Irrespective of the reason, the result is a proliferation of widely-distributed small or micro data centres, many of which are unmanned. A remote monitoring and control management system, which improves data centre reliability and efficiency through a comprehensive DCIM as described, may appear as an ideal solution in such circumstances. This also applies where a remote support resource is being used to monitor a larger data centre hub.
However, in Kohler Uninterruptible Power’s experience, this shouldn’t necessarily include automating the control aspect. Firstly, there can be a mistrust of two-way communications systems, and they are seen as a security risk in some organisations. There has been more than one instance of communications equipment manufacturers being blacklisted over concerns about data misuse and associated security risks.
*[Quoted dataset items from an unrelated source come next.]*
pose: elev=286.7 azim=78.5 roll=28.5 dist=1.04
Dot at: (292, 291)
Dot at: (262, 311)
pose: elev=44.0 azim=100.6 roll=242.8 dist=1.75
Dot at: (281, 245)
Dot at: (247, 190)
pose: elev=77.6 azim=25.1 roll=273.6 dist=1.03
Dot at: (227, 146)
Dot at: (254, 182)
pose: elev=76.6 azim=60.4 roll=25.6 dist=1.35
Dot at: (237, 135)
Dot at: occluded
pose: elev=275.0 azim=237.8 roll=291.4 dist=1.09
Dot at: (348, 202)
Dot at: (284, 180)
Even without this concern, KUP’s experience has shown that if remote access and control of a UPS is too generally availability, damage can be inflicted either by carelessness or malign intent. Better security can be promoted through using one-way communications solutions. The UPSs should remain closely monitored, but the reaction to a fault should be a phone call or email to alert an authorised technician located near to the UPS. This makes it easier to limit access to the appropriate personnel.
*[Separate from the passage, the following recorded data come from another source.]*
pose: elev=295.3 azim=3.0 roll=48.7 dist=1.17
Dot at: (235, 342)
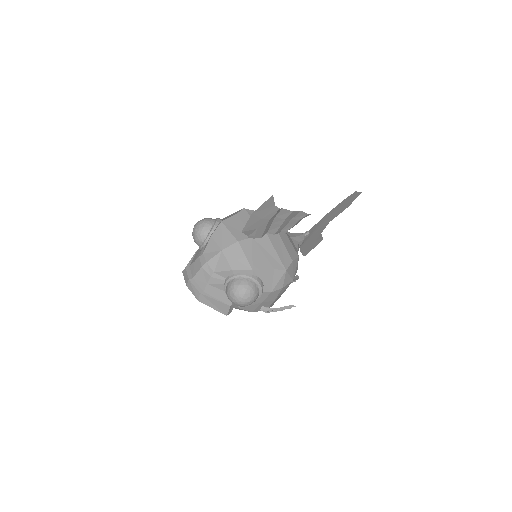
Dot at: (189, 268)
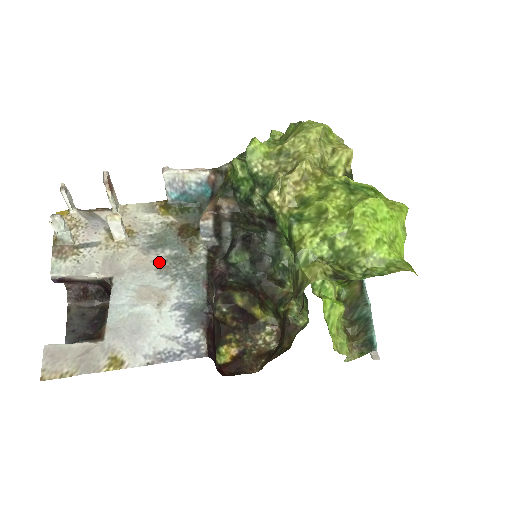
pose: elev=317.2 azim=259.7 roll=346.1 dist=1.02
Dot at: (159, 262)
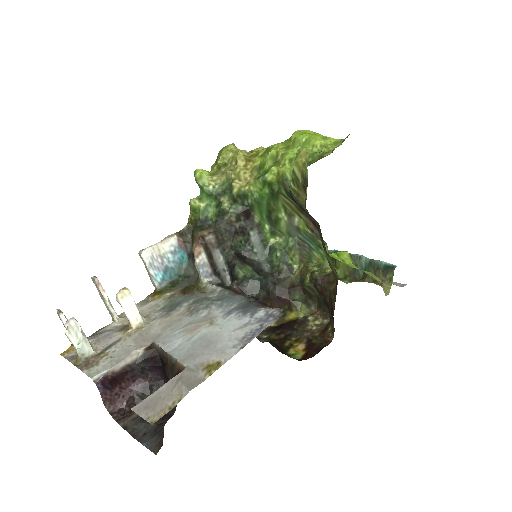
Dot at: (184, 312)
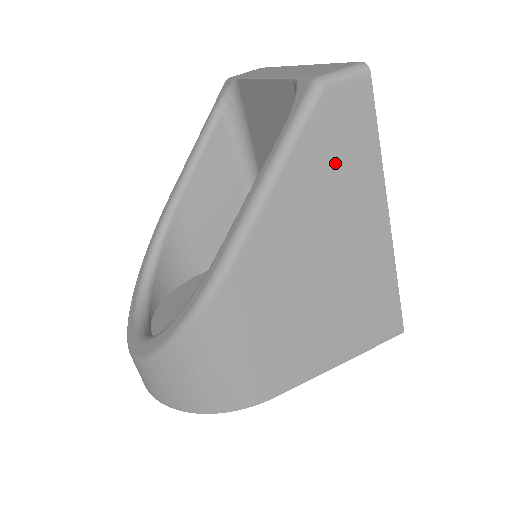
Nevertheless, once such a warning has been flagged, an appropriate response is essential. Technicians need to arrive on site, even if remote, within an agreed timeframe, and equipped with the training, documentation, equipment and parts needed to effect any repairs.
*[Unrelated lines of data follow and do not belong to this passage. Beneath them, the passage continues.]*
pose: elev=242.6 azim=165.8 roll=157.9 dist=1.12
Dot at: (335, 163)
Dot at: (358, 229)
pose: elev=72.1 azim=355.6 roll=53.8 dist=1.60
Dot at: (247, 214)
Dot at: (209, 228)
This means that, when evaluating potential UPS vendors, it’s essential not to look only at the system’s functionality, performance and reliability. A review of their service team is equally important. Does it have the geographical coverage needed, and can it meet the criteria given above?
Although not strictly part of a remote monitoring or control strategy, provision of an effective scheduled maintenance strategy is also essential. By ensuring that the batteries and other UPS components are in top condition, UPS life will be extended. Additionally, dependence on any remote control strategy - however it’s implemented – will be reduced, along with exposure to failure.
Conclusion
In this article, we have seen how gaining accurate visibility and control of your data centre equipment can be challenging. This is because larger, hub data centres may have large quantities of equipment that’s poorly understood for one reason or another, while smaller, edge facilities are typically remotely located and unstaffed. Nevertheless, achieving visibility and control is essential, to spot latent problems, prevent disastrous failures, and optimise energy efficiency.
A popular answer is to deploy data centre infrastructure management (DCIM) systems, as these are designed to deliver the information that’s needed, in time to allow effective responses. By linking to building management systems (BMSs), users can obtain a holistic view of how the entire data centre is performing, to allow better-informed responses and strategic planning.
Kohler Uninterruptible Power recognises the critical requirement for a level of monitoring and control, whether it’s a full DCIM system or something simpler. However, based on their experience, they sound one note of caution; running a full monitoring and control system with two-way communications can pose a security risk. It may be better to deliberately build manual intervention into the control loop, to mitigate this issue.